All along I told her, you aren’t doing this just for you, and you aren’t doing this because it will for sure work out the way it should. You are doing it for every other woman this man will cross paths with in the future. You are doing it for all of us, because you are part of a process and even if we lose (and at times it seemed we would and he would walk away), the process will roll on, and the next woman is that much closer to winning. Otherwise, it felt hopeless. It felt too hard.

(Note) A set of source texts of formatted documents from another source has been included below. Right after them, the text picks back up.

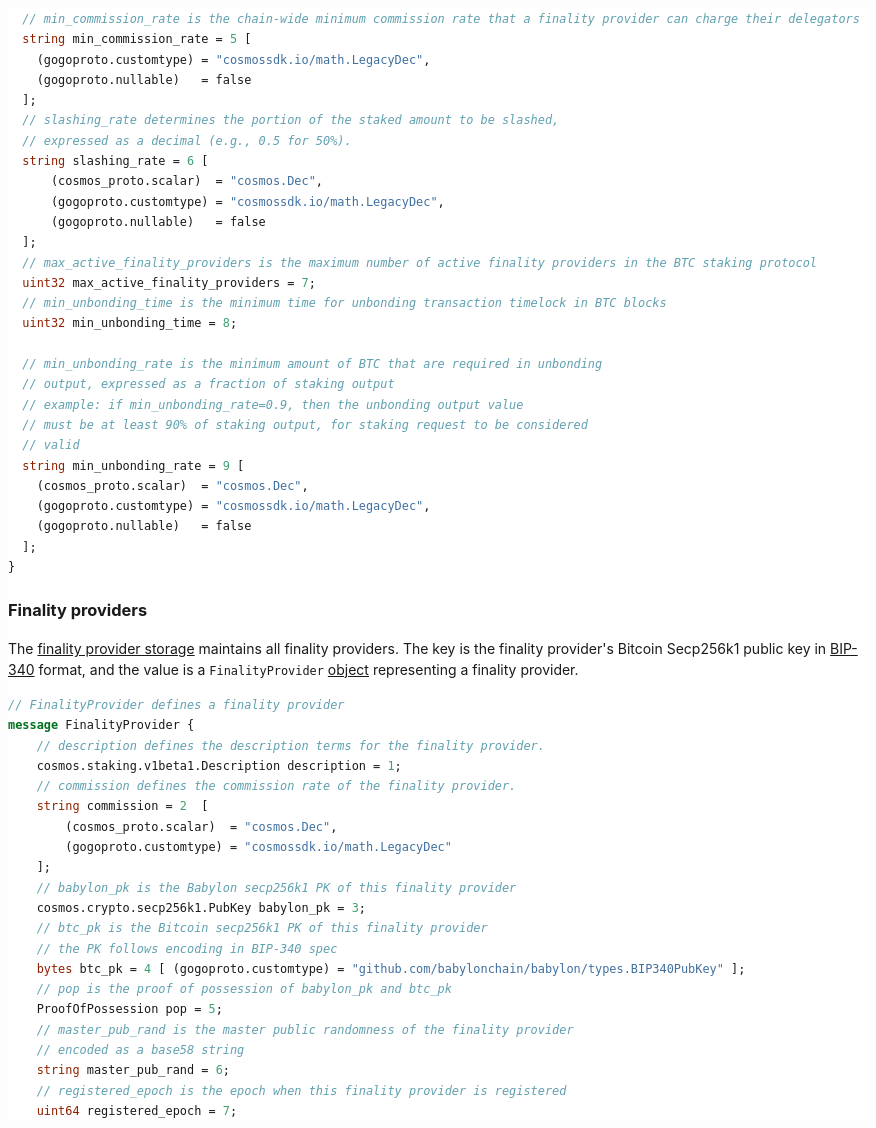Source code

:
 ```protobuf
  // min_commission_rate is the chain-wide minimum commission rate that a finality provider can charge their delegators
  string min_commission_rate = 5 [
    (gogoproto.customtype) = "cosmossdk.io/math.LegacyDec",
    (gogoproto.nullable)   = false
  ];
  // slashing_rate determines the portion of the staked amount to be slashed,
  // expressed as a decimal (e.g., 0.5 for 50%).
  string slashing_rate = 6 [
      (cosmos_proto.scalar)  = "cosmos.Dec",
      (gogoproto.customtype) = "cosmossdk.io/math.LegacyDec",
      (gogoproto.nullable)   = false
  ];
  // max_active_finality_providers is the maximum number of active finality providers in the BTC staking protocol
  uint32 max_active_finality_providers = 7;
  // min_unbonding_time is the minimum time for unbonding transaction timelock in BTC blocks
  uint32 min_unbonding_time = 8;

  // min_unbonding_rate is the minimum amount of BTC that are required in unbonding
  // output, expressed as a fraction of staking output
  // example: if min_unbonding_rate=0.9, then the unbonding output value
  // must be at least 90% of staking output, for staking request to be considered
  // valid
  string min_unbonding_rate = 9 [
    (cosmos_proto.scalar)  = "cosmos.Dec",
    (gogoproto.customtype) = "cosmossdk.io/math.LegacyDec",
    (gogoproto.nullable)   = false
  ];
}
```

### Finality providers

The [finality provider storage](./keeper/finality_providers.go) maintains all
finality providers. The key is the finality provider's Bitcoin Secp256k1 public
key in [BIP-340](https://github.com/bitcoin/bips/blob/master/bip-0340.mediawiki)
format, and the value is a `FinalityProvider`
[object](../../proto/babylon/btcstaking/v1/btcstaking.proto) representing a
finality provider.

```protobuf
// FinalityProvider defines a finality provider
message FinalityProvider {
    // description defines the description terms for the finality provider.
    cosmos.staking.v1beta1.Description description = 1;
    // commission defines the commission rate of the finality provider.
    string commission = 2  [
        (cosmos_proto.scalar)  = "cosmos.Dec",
        (gogoproto.customtype) = "cosmossdk.io/math.LegacyDec"
    ];
    // babylon_pk is the Babylon secp256k1 PK of this finality provider
    cosmos.crypto.secp256k1.PubKey babylon_pk = 3;
    // btc_pk is the Bitcoin secp256k1 PK of this finality provider
    // the PK follows encoding in BIP-340 spec
    bytes btc_pk = 4 [ (gogoproto.customtype) = "github.com/babylonchain/babylon/types.BIP340PubKey" ];
    // pop is the proof of possession of babylon_pk and btc_pk
    ProofOfPossession pop = 5;
    // master_pub_rand is the master public randomness of the finality provider
    // encoded as a base58 string
    string master_pub_rand = 6;
    // registered_epoch is the epoch when this finality provider is registered
    uint64 registered_epoch = 7;
```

I’m in the middle of another thing, right now, and I can’t talk about it, but I can say that being the one who stands up is hard. It’s exhausting. It feels hopeless, it impacts my health, it’s lonely. I have moments when I wonder, “Why am I doing this? Why don’t I just walk away, let it go, move on?” Because I can’t. Because:Other Women. Because I have a daughter and she has two daughters and because I teach other people’s daughters and I am modeling something for them that they need to see. I am modeling Doing the Right Thing, but also, that Doing the Right Thing is not like it is in the movies. The moments where one is galvanized by righteousness are few and in between is doubt, anxiety, headaches, not sleeping, pounding heart, crying, loss of motivation and all that other stuff that happens when we are in a very stressful situation. Self care is both more important and harder to do.

But, just like I told my student, I’m not just doing this for me. Even if I lose, even if I don’t prevail, it won’t change that I was right, that I stood up for what was right, that I modeled that for other women. That on the next go-round, someone will get a few steps further than I did. At least there will be that.